How can we explain the differences in outcomes? We could engage in the old nature vs. nurture argument. We might identify some dysfunction in their brain, which keeps them from experiencing life differently. We might identify some other factors which affect how their brain functions. Any “educated” person knows that we see, hear, and feel with our brain. Yet, there is that other mysterious part of our biological system which we sometimes call the soul or the heart or the essence or the internal divine or … Whatever we call that part of we humans it is the part which allows us to experience a positive connection with self, others, and the universe. Some use the term God, Allah, the Divine, Elohim, and I am to both describe the sensation of being connected and that which explains the connection.
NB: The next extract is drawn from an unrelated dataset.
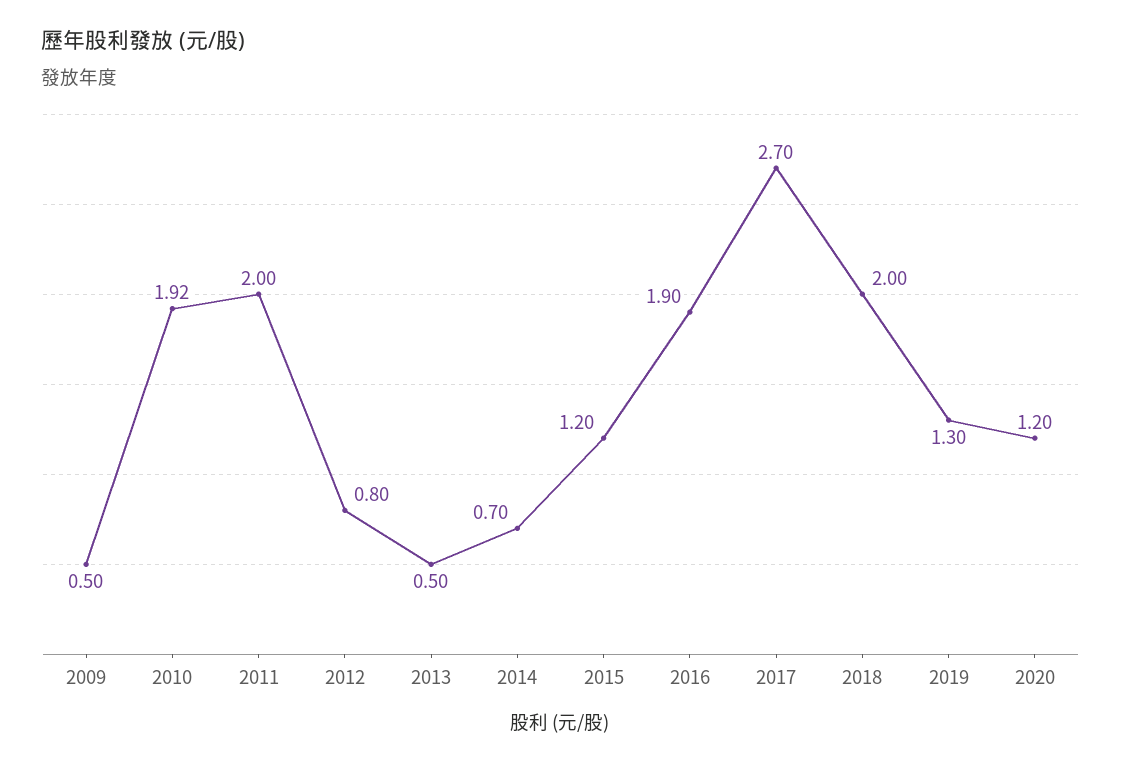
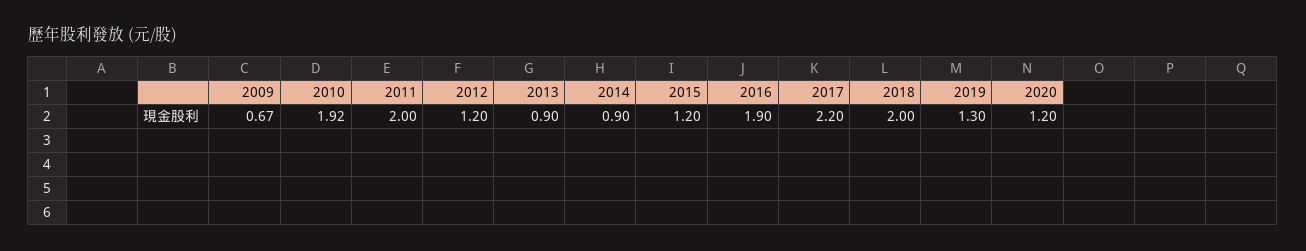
2009: 0.5 -> 0.67
2012: 0.8 -> 1.2
2013: 0.5 -> 0.9
2014: 0.7 -> 0.9
2017: 2.7 -> 2.2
Some, such as Thomas Moore, talk about the “via negative” that which is unnamable that is everywhere and nowhere (see books by Thomas Moore including A Religion of One’s Own or Care of the Soul:…, A Life at Work.
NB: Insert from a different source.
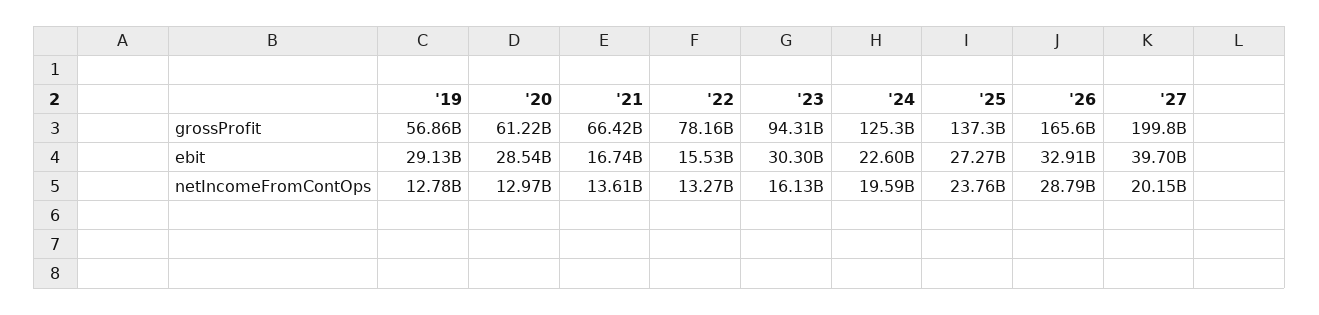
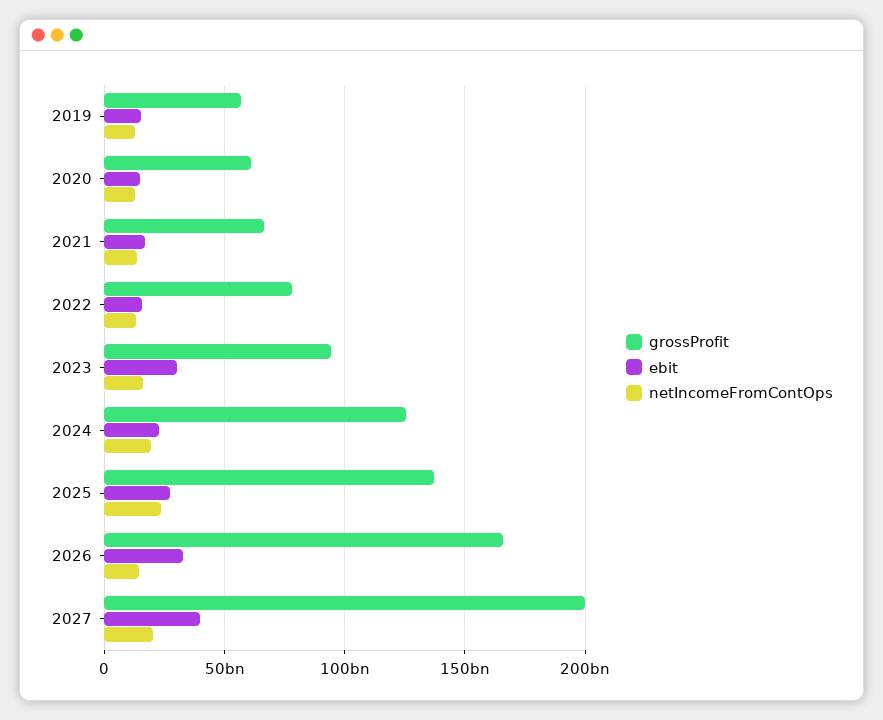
ebit, '19: 29130000000 -> 15000000000
ebit, '20: 28540000000 -> 15000000000
netIncomeFromContOps, '26: 28790000000 -> 15000000000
Artists refer to negative space – the space that is not the object. Musicians refer to the space between the notes almost as if the notes are describing each space using timbre, loudness, and pitch. Dancers use the space created by the movement of the body to touch that part of us which is everything and nothing.
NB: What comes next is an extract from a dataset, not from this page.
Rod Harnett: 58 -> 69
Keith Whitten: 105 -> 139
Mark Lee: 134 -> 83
It is this negative space; this all-encompassing nothingness, which becomes the entire universe, which the sad, miserable, victim person to whom only bad things happens, is not able to experience. If not careful when engaging or being engaged by this person or when we recognize it in ourselves, we are tempted to respond to what they say with words, notes, or movement. Perhaps we need to respond to that which is not communicated – that which is missing in what they communicate - that which some would call the God factor. Most of us have known a child or even an adult who is able to do this - seemingly without effort. They just smile and send beams of loving energy to the person. This is not done in a mocking or critical way. We have all known such a person or persons. Sometimes we attribute this response to a lack of intelligence, a failure to pick up on the unpleasant energy, or even a mental illness. I do not think that is the case. Certainly there are people who are missing something because of one of the factors I have mentioned. These are those rare people who seemingly always experience “view” the negative space and thus experience the whole no matter how negative the other person. Many of us do not have this gift and we must guard against spending too much time with someone whose victim energy is likely to suck us up into that space of forms and apparent substance. Others are able to nurture that part of themselves who can be present with such love that, for a moment, the disconnected person is able to connect – to be with. For some meditation, quiet time, something which some call prayer can strengthen that part of us. For others that will not be the case.
I do not think that any of us choose to come into this life journey to be miserable for however long we are here in this form. Some may be able to seemingly choose to be that loving presence to that which is not – to that negative space which is all embracing.